血蚊的智慧,雖然讓它們在空中躲過了與信號彈的直接碰撞,但是這一變化,卻給了信號彈發揮作用的最大空間。信號彈到達血蚊中心地帶後,開始燃爆,隨著一道道耀眼的光環,由裏向外迅速傳遞,剛才還來勢洶洶的血蚊,瞬時又陷入了混亂狀態。

我抓住時機,又接連向血蚊的大本營發射了兩顆信號彈,雖然現在還是白天,但是三枚信號彈的效果,卻也是不容小覷的。發射完畢後,我迅速把頭轉向一邊,躲過了與信號彈相繼爆炸後的弧光直射。

兩枚信號彈相繼爆破的瞬間,我們誰都不敢去看空中的景象,雖然沒有見識到那慘烈而又壯觀的場景,但是從飄來的帶著血腥味的空氣中,從傳來的嘈雜音波裏,我們還是感到了血蚊的慌亂和惶恐,以及麵對死亡和痛苦時,血蚊的無奈和悲哀。

看到這個肆虐得不可一世,曾經奪取我們同伴的家夥,而今如秋天裏的落葉般紛紛落下,我們感到心裏多少有了一些慰藉。

眼見血蚊已經對我們構不成威脅了,老穆招呼大家跟著他繼續往前走。本以為穿過這片雜草叢生,凸凹不平並帶有潮濕水汽的塔頭地,就能尋得一條像樣的路,誰知越往前走,腳下越不好走。

我下意識的朝四下看了看,隻見觸目之處盡是荒涼,腳下一米多高的蒿草,漫無邊際的一直延續到對麵的山隘。岐山景觀遠望去豪邁,秀美,和眼前的景致根本扯不上一點關係,難道是向導老穆走錯了地方?或者是他在有意的在耍我們?

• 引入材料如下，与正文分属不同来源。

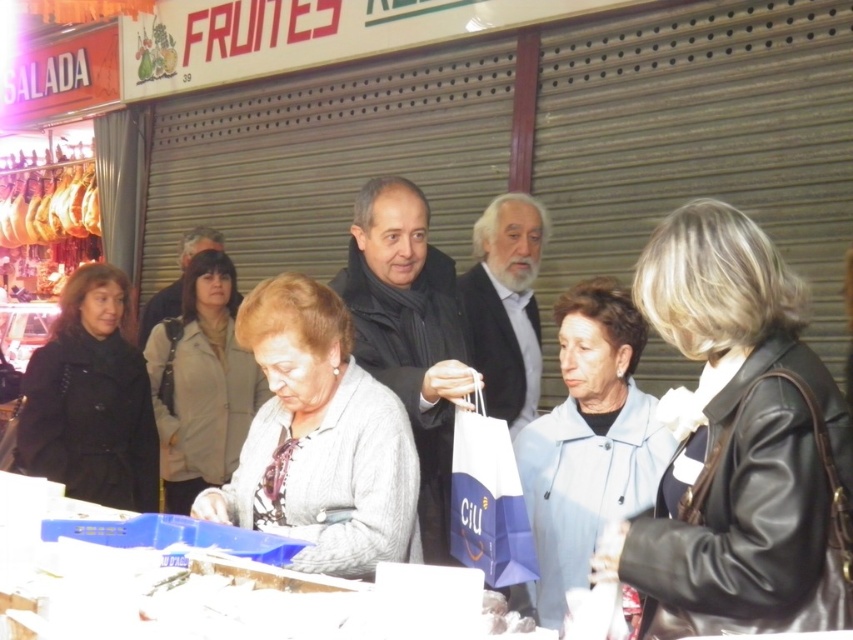
Question: Is dark gray jacket at center in front of white beard at center?

Choices:
 (A) no
 (B) yes

Answer: (B)

Question: Is white beard at center to the right of light brown leather jacket at center from the viewer's perspective?

Choices:
 (A) yes
 (B) no

Answer: (A)

Question: Which point is closer to the camera taking this photo?

Choices:
 (A) (531, 324)
 (B) (421, 296)

Answer: (B)

Question: Among these points, which one is nearest to the camera?

Choices:
 (A) (450, 326)
 (B) (491, 513)

Answer: (B)

Question: Does dark gray jacket at center have a lesser width compared to white paper shopping bag at center?

Choices:
 (A) yes
 (B) no

Answer: (B)

Question: Which point is farther from the camera taking this photo?

Choices:
 (A) (444, 372)
 (B) (480, 310)
 (C) (144, 310)
 (D) (527, 577)

Answer: (C)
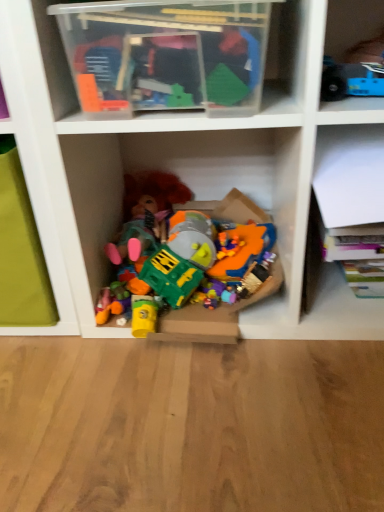
Question: Does transparent plastic container at upper center, the second shelf from the right, have a greater width compared to blue plastic toy at upper right, the 1th toy in the right-to-left sequence?

Choices:
 (A) no
 (B) yes

Answer: (B)

Question: From the image's perspective, is transparent plastic container at upper center, the second shelf from the bottom, below blue plastic toy at upper right, the 1th toy from the front?

Choices:
 (A) yes
 (B) no

Answer: (B)

Question: Considering the relative positions of transparent plastic container at upper center, the second shelf from the bottom, and blue plastic toy at upper right, marked as the 2th toy in a left-to-right arrangement, in the image provided, is transparent plastic container at upper center, the second shelf from the bottom, to the right of blue plastic toy at upper right, marked as the 2th toy in a left-to-right arrangement, from the viewer's perspective?

Choices:
 (A) yes
 (B) no

Answer: (B)

Question: Considering the relative sizes of transparent plastic container at upper center, which appears as the 1th shelf when viewed from the top, and blue plastic toy at upper right, the 1th toy from the front, in the image provided, is transparent plastic container at upper center, which appears as the 1th shelf when viewed from the top, thinner than blue plastic toy at upper right, the 1th toy from the front,?

Choices:
 (A) no
 (B) yes

Answer: (A)

Question: From the image's perspective, is transparent plastic container at upper center, marked as the first shelf in a left-to-right arrangement, on blue plastic toy at upper right, marked as the 2th toy in a left-to-right arrangement?

Choices:
 (A) no
 (B) yes

Answer: (B)

Question: Considering the relative positions of blue plastic toy at upper right, marked as the 2th toy in a left-to-right arrangement, and white paper at upper right, the 2th shelf positioned from the left, in the image provided, is blue plastic toy at upper right, marked as the 2th toy in a left-to-right arrangement, to the left or to the right of white paper at upper right, the 2th shelf positioned from the left,?

Choices:
 (A) left
 (B) right

Answer: (A)

Question: Based on their sizes in the image, would you say blue plastic toy at upper right, which appears as the second toy when viewed from the back, is bigger or smaller than white paper at upper right, the 2th shelf positioned from the left?

Choices:
 (A) big
 (B) small

Answer: (B)

Question: Does point (362, 71) appear closer or farther from the camera than point (364, 141)?

Choices:
 (A) closer
 (B) farther

Answer: (A)

Question: Is blue plastic toy at upper right, the second toy when ordered from bottom to top, inside or outside of white paper at upper right, which is the 1th shelf in right-to-left order?

Choices:
 (A) inside
 (B) outside

Answer: (B)

Question: In the image, is blue plastic toy at upper right, marked as the 2th toy in a left-to-right arrangement, on the left side or the right side of plastic toys at center, the first toy when ordered from bottom to top?

Choices:
 (A) right
 (B) left

Answer: (A)

Question: In terms of height, does blue plastic toy at upper right, the 1th toy from the front, look taller or shorter compared to plastic toys at center, the 1th toy in the back-to-front sequence?

Choices:
 (A) tall
 (B) short

Answer: (B)

Question: From the image's perspective, is blue plastic toy at upper right, the second toy when ordered from bottom to top, positioned above or below plastic toys at center, acting as the second toy starting from the right?

Choices:
 (A) below
 (B) above

Answer: (B)

Question: Is blue plastic toy at upper right, which appears as the second toy when viewed from the back, bigger or smaller than plastic toys at center, the 1th toy in the back-to-front sequence?

Choices:
 (A) big
 (B) small

Answer: (B)

Question: Is white paper at upper right, arranged as the first shelf when ordered from the bottom, wider or thinner than plastic toys at center, which is the 2th toy from top to bottom?

Choices:
 (A) thin
 (B) wide

Answer: (B)

Question: Relative to plastic toys at center, the 1th toy in the back-to-front sequence, is white paper at upper right, arranged as the first shelf when ordered from the bottom, in front or behind?

Choices:
 (A) front
 (B) behind

Answer: (A)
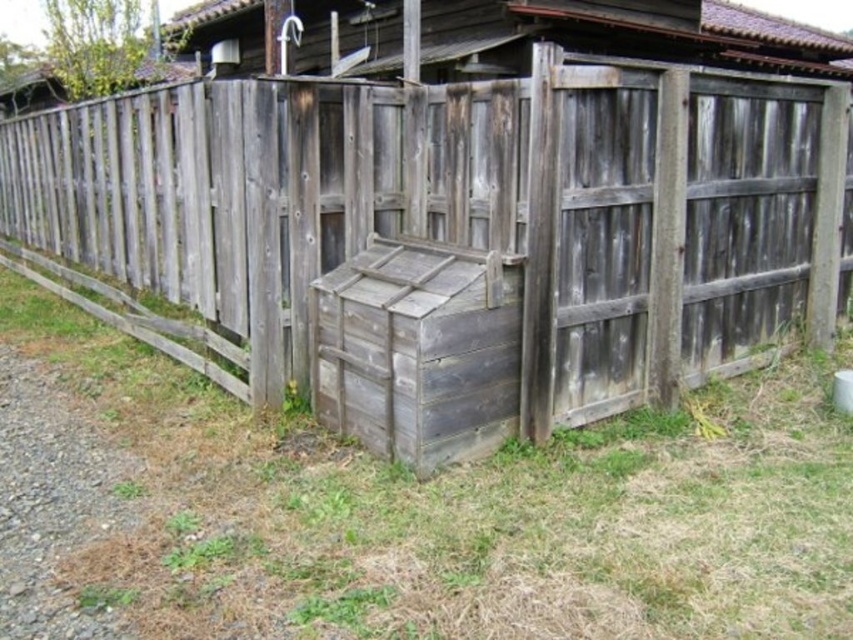
Is weathered wood fence at center behind weathered wood crate at center?

Yes, it is behind weathered wood crate at center.

Who is lower down, weathered wood fence at center or weathered wood crate at center?

weathered wood crate at center

This screenshot has height=640, width=853. In order to click on weathered wood fence at center in this screenshot , I will do `click(456, 234)`.

Looking at this image, is green grass at lower center thinner than weathered wood crate at center?

No, green grass at lower center is not thinner than weathered wood crate at center.

Can you confirm if green grass at lower center is positioned above weathered wood crate at center?

No.

This screenshot has width=853, height=640. What are the coordinates of `green grass at lower center` in the screenshot? It's located at (469, 509).

Who is more forward, (x=602, y=380) or (x=695, y=570)?

Point (x=695, y=570) is more forward.

Who is more distant from viewer, (131, 328) or (152, 477)?

The point (131, 328) is behind.

This screenshot has width=853, height=640. What are the coordinates of `weathered wood fence at center` in the screenshot? It's located at (456, 234).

我默不作聲的看了看大夥,每個人的眼神裏都隱隱的流露出了疑惑和不解?崔師叔借著點煙的功夫,指了指前麵,問老穆那裏是什麽去處?老穆接過煙,悠閑地吸了兩口,而後他彈了彈煙灰,用另一隻手比劃著說:“咱們目前所在的位置,是岐山山脈的一個分支,再往前走百十來米,我們就會繞道到達到達對麵的殘隘。-從那裏開始,我們隻要再繞過一條天然的斷裂帶,就能夠直接到達岐山的後麓。等到了那,我的任務就算完成了……”

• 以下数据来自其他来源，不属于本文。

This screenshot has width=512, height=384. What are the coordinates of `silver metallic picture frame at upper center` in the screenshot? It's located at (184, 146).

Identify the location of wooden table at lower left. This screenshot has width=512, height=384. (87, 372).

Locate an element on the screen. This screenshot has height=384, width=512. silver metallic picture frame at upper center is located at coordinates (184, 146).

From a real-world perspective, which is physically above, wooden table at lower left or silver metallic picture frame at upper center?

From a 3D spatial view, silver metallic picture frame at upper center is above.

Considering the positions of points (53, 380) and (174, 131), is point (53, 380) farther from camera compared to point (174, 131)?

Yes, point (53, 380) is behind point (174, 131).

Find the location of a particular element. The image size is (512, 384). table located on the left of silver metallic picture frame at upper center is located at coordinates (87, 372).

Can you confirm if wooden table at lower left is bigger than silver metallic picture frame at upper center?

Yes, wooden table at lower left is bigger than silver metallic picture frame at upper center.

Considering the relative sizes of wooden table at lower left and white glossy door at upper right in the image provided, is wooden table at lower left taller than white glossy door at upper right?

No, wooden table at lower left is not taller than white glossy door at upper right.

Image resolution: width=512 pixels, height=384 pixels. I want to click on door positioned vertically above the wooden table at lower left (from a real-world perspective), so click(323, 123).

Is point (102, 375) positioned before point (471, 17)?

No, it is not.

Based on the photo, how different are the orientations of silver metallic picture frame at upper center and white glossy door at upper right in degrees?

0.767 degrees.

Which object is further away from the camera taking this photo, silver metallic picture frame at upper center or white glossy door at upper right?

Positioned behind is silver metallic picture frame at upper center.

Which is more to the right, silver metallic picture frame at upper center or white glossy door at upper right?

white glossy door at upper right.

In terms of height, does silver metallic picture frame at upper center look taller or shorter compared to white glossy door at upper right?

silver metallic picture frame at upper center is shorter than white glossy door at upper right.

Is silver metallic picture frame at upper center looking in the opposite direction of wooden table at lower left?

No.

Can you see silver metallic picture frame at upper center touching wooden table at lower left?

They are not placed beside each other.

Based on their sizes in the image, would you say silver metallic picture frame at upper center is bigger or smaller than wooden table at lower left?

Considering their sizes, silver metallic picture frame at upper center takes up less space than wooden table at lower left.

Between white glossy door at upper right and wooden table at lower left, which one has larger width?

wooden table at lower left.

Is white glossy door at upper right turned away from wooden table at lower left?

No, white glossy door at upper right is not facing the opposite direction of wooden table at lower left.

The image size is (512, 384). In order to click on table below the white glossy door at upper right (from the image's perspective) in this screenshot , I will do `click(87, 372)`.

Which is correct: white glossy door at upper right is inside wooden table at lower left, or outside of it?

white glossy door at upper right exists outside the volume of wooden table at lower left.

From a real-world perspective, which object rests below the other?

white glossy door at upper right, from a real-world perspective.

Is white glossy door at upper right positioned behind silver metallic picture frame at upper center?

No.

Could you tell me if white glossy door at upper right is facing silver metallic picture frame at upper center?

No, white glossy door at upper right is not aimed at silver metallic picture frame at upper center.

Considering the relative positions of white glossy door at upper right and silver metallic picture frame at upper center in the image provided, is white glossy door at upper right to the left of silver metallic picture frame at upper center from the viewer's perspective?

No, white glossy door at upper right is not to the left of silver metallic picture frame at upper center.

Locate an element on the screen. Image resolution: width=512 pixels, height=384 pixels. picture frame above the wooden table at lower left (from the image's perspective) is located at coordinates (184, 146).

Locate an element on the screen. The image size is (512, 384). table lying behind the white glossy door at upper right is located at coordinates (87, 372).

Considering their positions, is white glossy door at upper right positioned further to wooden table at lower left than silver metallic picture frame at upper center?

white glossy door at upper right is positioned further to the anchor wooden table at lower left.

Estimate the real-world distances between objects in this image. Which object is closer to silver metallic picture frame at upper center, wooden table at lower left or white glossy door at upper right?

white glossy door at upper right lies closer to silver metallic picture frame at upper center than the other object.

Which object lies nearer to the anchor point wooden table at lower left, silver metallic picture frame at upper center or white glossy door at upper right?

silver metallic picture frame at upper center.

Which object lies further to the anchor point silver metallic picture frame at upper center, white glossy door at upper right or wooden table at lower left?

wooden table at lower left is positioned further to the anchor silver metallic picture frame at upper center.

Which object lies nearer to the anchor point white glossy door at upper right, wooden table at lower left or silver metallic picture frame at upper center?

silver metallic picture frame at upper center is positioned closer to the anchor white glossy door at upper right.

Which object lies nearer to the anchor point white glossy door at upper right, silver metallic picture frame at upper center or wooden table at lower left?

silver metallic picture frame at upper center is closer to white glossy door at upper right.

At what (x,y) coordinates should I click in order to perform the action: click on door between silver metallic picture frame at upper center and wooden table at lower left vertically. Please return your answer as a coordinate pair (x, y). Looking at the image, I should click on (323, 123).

我們將信將疑的點了點頭,繼續跟著老穆朝前走去。當我們氣喘籲籲的走到山顛時,金色的餘暉已經灑滿了整個山頭,原地籌劃了一下,我們決定先就地休息一會,吃一點東西,而後等體力恢複了,在整理行裝上路,爭取在日落之前到達岐山中麓。

原地休息了近半個鍾頭,崔師叔直起腰抬頭看了看周圍,此刻金色的餘暉正被越來越近的黃昏漸漸吞沒,背陰的地方,已經開始變得灰蒙蒙一片。他有意的站起身抻了一個懶腰,大夥一見,知道這是崔師叔在提示大家起身出發,於是其餘眾人也不言語,紛紛起身收拾東西準備上路。

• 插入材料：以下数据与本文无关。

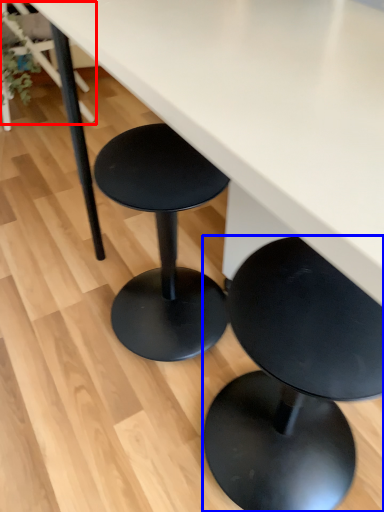
Question: Which point is closer to the camera, chair (highlighted by a red box) or stool (highlighted by a blue box)?

Choices:
 (A) chair
 (B) stool

Answer: (B)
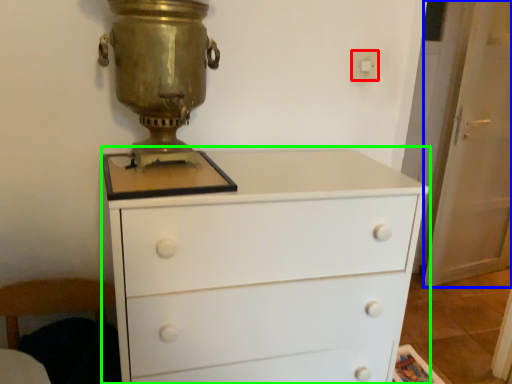
Question: Which object is the closest to the electric outlet (highlighted by a red box)? Choose among these: screen door (highlighted by a blue box) or chest of drawers (highlighted by a green box).

Choices:
 (A) screen door
 (B) chest of drawers

Answer: (B)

老穆見大夥都已收拾停當,於是他轉身指著右麵的一個陡坡說:“大夥不要著急,跟著我一個一個的下,千萬注意保持距離,留心腳下,否則收勢不住,就會停不下來,失足掉進前邊的懸崖。”說罷,老穆慢慢地挪動腳步,側著身子,用登山棍作為支撐,第一個朝下走去。我擔心三叔獨臂難支,沒法掌握平衡,屆時會有危險,於是我讓大家跟著老穆依次下去,最後才讓三叔尾隨在我身後下去。

下山的路,開始一段腳下還算平坦,越往下走坡勢越急,還沒走到三分之一,不僅可以借力的矮樹沒有了,就連傾斜度也直轉直下變得立陡立隘起來。我借著歇腳的功夫,朝前看了看,前方三十幾米處光禿禿的,除了地麵上有很多長勢茂盛的綠色的草本植物,絲絲縷縷的糾結在一起,附近連一株低矮的灌木叢都沒有,要不是有熟知地理的人走在前麵引路,估計換了我們都會誤以為前麵還是一處陡坡。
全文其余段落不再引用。